For all available options, run simpleperf help stat.

Record detailed performance data

Use simpleperf record to collect in-depth CPU performance metrics by sampling CPU events at predefined intervals. Simpleperf stores all recorded data in a perf.data file for subsequent analysis.

Events can be scoped to monitor user space only (:u) or kernel space only (:k). For most Vega app profiling, use user space monitoring.

# Basic recording
simpleperf record -p <pid>

# Record with call graph (recommended for detailed analysis)
simpleperf record -e cpu-cycles:u --call-graph dwarf,2048 -p <pid> -- sleep 10

# Record specific events
simpleperf record -e cache-misses,branch-misses -p <pid>

# Record with increased sample frequency (1000 samples/sec)
simpleperf record -f 1000 -p <pid>

# Record a specific thread
simpleperf record -t <thread_id> -p <pid>

# Record kernel space events
simpleperf record -e cpu-cycles:k -p <pid>

# Record to a custom output file
simpleperf record -o custom_output.data -p <pid>

For all available options, run simpleperf help record.

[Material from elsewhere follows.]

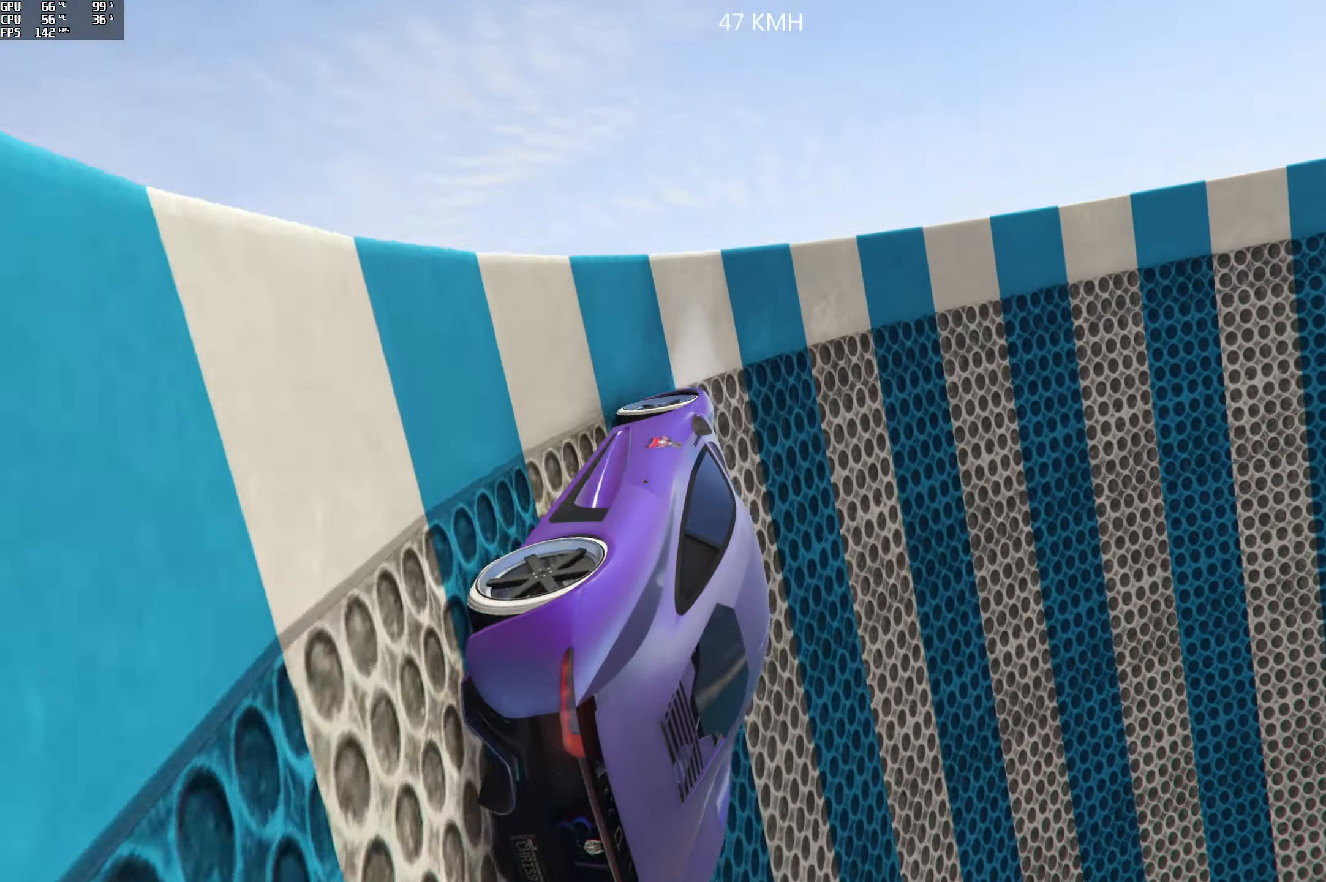
{"buttons": [], "left_stick": "center", "right_stick": "up-right", "events": [[150, "left_stick", "left"], [200, "R2", "down"], [317, "left_stick", "center"], [500, "R2", "up"]]}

Transfer performance data to your host machine

The component shell stores performance data files in the /scratch directory. To retrieve them, open a terminal on your host machine (outside the component shell) and run:

vda pull /tmp/scratch/com.amazondeveloper.mytestapp/perf.data

Analyze performance data with report

Use simpleperf report on your host machine to analyze the collected perf.data file. Use the host version of Simpleperf provided with the SDK at:

vega/sdk/<version>/bin/tools/simpleperf

Replace <version> with your installed SDK version (for example, 0.23.6323).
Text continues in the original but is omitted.